O ex-prefeito de Brejo da Madre de Deus, Hilário Paulo da Silva, foi condenado pela Justiça de Pernambuco por atos de improbidade administrativa relacionados à sua gestão nos exercícios financeiros de 2018 e 2019. A decisão foi proferida pelo juiz Jefferson Nóbrega Barbosa, da Vara Única da Comarca do município, em ação movida pelo Ministério Público de Pernambuco (MPPE).
Segundo a sentença, foram constatadas irregularidades envolvendo a ausência de repasses de contribuições previdenciárias ao Regime Próprio de Previdência Social (RPPS) e ao INSS, mesmo após os descontos terem sido realizados nos contracheques dos servidores municipais. Também foi apontado o descumprimento dos limites de gastos com pessoal estabelecidos pela Lei de Responsabilidade Fiscal.

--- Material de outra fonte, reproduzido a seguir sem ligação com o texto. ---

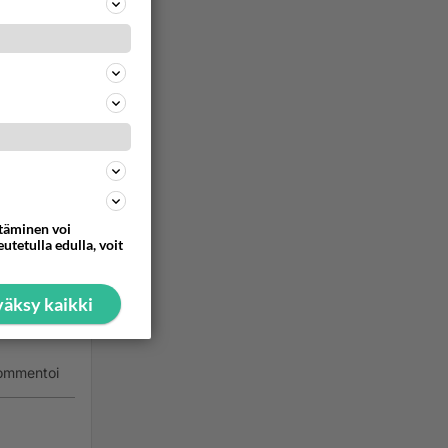
nevä ja
johtuvat
ynaama.
ommentoi
vulias
ttäminen voi
utetulla edulla, voit
tä
äksy kaikki
 ovat
ommentoi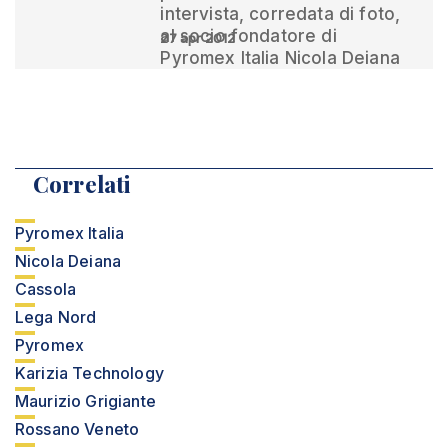
intervista, corredata di foto,
al socio fondatore di
27 apr 2012
Pyromex Italia Nicola Deiana
Correlati
Pyromex Italia
Nicola Deiana
Cassola
Lega Nord
Pyromex
Karizia Technology
Maurizio Grigiante
Rossano Veneto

As irregularidades foram identificadas pelo Tribunal de Contas do Estado de Pernambuco (TCE-PE) durante a análise das contas referentes aos anos de 2018 e 2019. De acordo com a decisão judicial, os valores não repassados ao INSS e ao RPPS ultrapassam R$ 6,7 milhões.

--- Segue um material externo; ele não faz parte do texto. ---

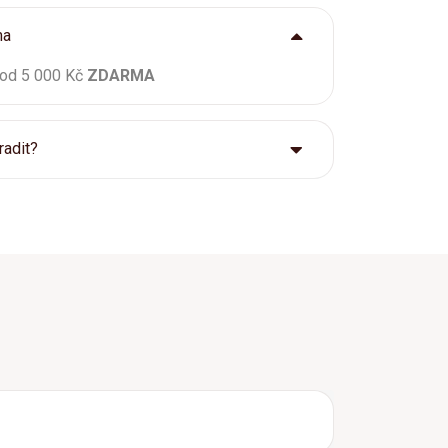
ma
 od 5 000 Kč
ZDARMA
radit?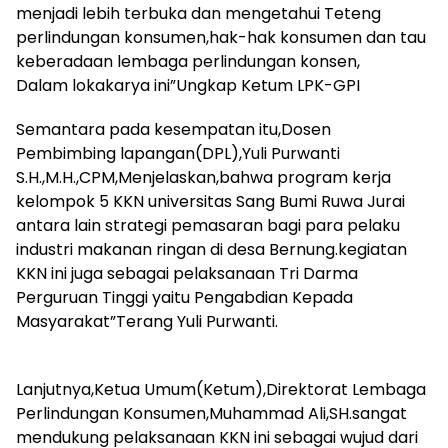
menjadi lebih terbuka dan mengetahui Teteng
perlindungan konsumen,hak-hak konsumen dan tau
keberadaan lembaga perlindungan konsen,
Dalam lokakarya ini”Ungkap Ketum LPK-GPI
Semantara pada kesempatan itu,Dosen
Pembimbing lapangan(DPL),Yuli Purwanti
S.H.,M.H.,CPM,Menjelaskan,bahwa program kerja
kelompok 5 KKN universitas Sang Bumi Ruwa Jurai
antara lain strategi pemasaran bagi para pelaku
industri makanan ringan di desa Bernung.kegiatan
KKN ini juga sebagai pelaksanaan Tri Darma
Perguruan Tinggi yaitu Pengabdian Kepada
Masyarakat”Terang Yuli Purwanti.
Lanjutnya,Ketua Umum(Ketum),Direktorat Lembaga
Perlindungan Konsumen,Muhammad Ali,SH.sangat
mendukung pelaksanaan KKN ini sebagai wujud dari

Entre as penalidades impostas ao ex-gestor estão o ressarcimento integral do dano ao erário, fixado em R$ 6.724.513,08, a suspensão dos direitos políticos por 10 anos, multa civil correspondente a 30% do valor do prejuízo e a proibição de contratar com o Poder Público ou receber benefícios fiscais e creditícios pelo prazo de oito anos.
A defesa do Ex-Prefeito de Brejo da Madre de Deus, Hilário Paulo, informa que tomou
conhecimento da Sentença proferida pela Juízo da Vara Única da Comarca de Brejo da Madre de Deus com absoluto respeito às instituições e ao Poder Judiciário, mas destaca que a decisão
apresenta evidente contradição jurídica que será objeto de recurso. O comando judicial afirma expressamente que NÃO HOUVE o repasse de contribuições
previdenciárias, apontando um montante aproximado de R$ 6,7 milhões. Contudo, ao mesmo tempo, determina que o Ex-Prefeito realize “ressarcimento ao erário” exatamente desse
mesmo valor. A defesa considera incompatível afirmar, ao mesmo tempo, que os valores não foram
pagos e que teriam causado prejuízo direto ao caixa do Município passível de devolução ao erário. Se os recursos sequer foram transferidos aos órgãos previdenciários, não há lógica jurídica em se falar em devolução aos cofres públicos nos moldes estabelecidos na sentença.
Também merece destaque que a Gestão Municipal enfrentava grave crise financeira e sucessivas dificuldades orçamentárias, situação amplamente debatida nos órgãos de controle e conhecida em diversos municípios brasileiros naquele período.
Além disso, é importante esclarecer à população que a decisão é de primeira instância e ainda comporta recurso ao Tribunal de Justiça de Pernambuco, oportunidade em que todas as contradições, omissões e equívocos jurídicos serão devidamente demonstrados e enfrentados pela defesa. Ainda não houve a intimação formal da Sentença.
Hilário Paulo permanece sereno e confiante na revisão da decisão pelas instâncias superiores, reafirmando mais uma vez seu respeito às instituições e ao devido processo legal.
Caruaru, sexta-feira, 29 de maio de 2026.